On a sunny June day, golfers and celebrity-golfers alike took over the Eagles Nest Golf Club in support of the Children’s Aid Foundation. The annual Joe Carter Classic, founded by former Blue Jay Joe Carter, brings out big names from across the sports world, which this year included the likes of Damon Allen, Rod Black, Martin Brodeur, Wendel Clark, Doug Gilmour, Kelly Gruber, Joffrey Lupul, Trish Stratus, and Alan Thicke, amongst many others. Now in it’s fifth year, Carter has always been a major supporter of children’s charities that fund programs for at-risk youth.
“I’ve always been involved with helping children,” says Carter. “Way back when I was eight, nine, ten-years-old, I was doing things at home for my community and helping-out. And then when I got to the big leagues, I was a chairman at Ronald McDonald House, and saw the faces of the kids when you talk to them, when you raise some money for them — you give them hope, you make them feel important. And that put a smile on my face, and coming to Toronto with the Children’s Aid Foundation, I thought it was a perfect fit for this golf tournament because these are people who are abused and come from broken homes.”
“When I was 18, I didn’t know what to do. I went away to college and had my parents backing me, they guided and mentored me. But when you have children who are abused and from broken homes, who don’t have that support system, where do they go?”
Sports broadcaster, Rod Black, also attended the Joe Carter Classic in support of the Foundation and Joe himself. “If you had to have a spokesperson for kids, Joe Carter would be the guy,” says Black. “As an athlete he was exceptional, but I think what makes him a better person and a champion is the stuff he does for kids. He understands the [work of] the Children’s Aid Foundation and that some kids need a push, need an incentive, need help at certain times. It breaks his heart to see kids that can’t get the things that he had or could give his kids, and I think that’s where it comes from: the heart. A lot of people just put their names on things and don’t really know about the charity; Joe Carter knows about this charity, Joe does this because he wants to help.”

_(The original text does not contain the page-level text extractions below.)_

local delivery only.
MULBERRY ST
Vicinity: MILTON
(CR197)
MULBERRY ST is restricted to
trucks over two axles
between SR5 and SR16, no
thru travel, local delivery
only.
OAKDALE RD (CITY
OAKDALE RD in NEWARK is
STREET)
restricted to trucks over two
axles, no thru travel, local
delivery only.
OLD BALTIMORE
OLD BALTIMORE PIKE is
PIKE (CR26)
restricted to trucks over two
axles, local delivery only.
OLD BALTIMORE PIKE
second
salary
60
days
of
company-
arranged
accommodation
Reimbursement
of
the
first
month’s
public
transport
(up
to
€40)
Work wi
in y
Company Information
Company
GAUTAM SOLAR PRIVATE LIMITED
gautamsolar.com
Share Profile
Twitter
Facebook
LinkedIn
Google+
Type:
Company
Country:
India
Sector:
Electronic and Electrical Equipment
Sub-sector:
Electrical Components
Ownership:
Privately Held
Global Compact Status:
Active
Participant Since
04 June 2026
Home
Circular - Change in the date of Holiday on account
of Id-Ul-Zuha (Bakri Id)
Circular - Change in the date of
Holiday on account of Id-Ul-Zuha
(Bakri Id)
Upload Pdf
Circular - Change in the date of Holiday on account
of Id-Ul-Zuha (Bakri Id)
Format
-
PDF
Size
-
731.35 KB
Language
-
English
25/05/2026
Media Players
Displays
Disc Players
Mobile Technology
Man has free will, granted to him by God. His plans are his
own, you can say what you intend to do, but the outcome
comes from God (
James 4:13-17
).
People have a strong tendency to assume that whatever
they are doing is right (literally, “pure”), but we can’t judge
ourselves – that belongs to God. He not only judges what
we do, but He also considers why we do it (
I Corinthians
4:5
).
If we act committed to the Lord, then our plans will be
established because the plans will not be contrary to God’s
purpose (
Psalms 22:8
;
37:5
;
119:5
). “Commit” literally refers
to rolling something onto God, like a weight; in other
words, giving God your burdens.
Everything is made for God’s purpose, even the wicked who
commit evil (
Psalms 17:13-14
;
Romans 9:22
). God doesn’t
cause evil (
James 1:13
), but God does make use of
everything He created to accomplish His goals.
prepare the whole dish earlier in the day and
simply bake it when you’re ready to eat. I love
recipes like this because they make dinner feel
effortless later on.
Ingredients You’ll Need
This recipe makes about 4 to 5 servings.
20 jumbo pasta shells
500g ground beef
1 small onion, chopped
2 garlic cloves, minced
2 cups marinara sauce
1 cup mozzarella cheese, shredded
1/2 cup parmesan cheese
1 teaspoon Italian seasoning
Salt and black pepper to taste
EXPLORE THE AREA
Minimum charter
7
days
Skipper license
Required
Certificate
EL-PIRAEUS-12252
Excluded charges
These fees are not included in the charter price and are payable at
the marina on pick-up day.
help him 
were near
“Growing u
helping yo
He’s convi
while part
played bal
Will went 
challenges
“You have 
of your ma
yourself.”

Carter adds that the target age of funding recipients is 18-25, as they seem to be a largely forgotten demographic. “When I was 18, I didn’t know what to do. I went away to college and had my parents backing me, they guided and mentored me. But when you have children who are abused and from broken homes, who don’t have that support system, where do they go? That’s what this tournament has always been about, and that’s what it will continue to be about: helping these young men and women educate themselves from age 18-25 so that they can be not just a statistic, but help solve the problem and help others who are less fortunate and let them know: “I’ve been in your shoes, I’ve been there before, you can make it, you know why? Because I made it.”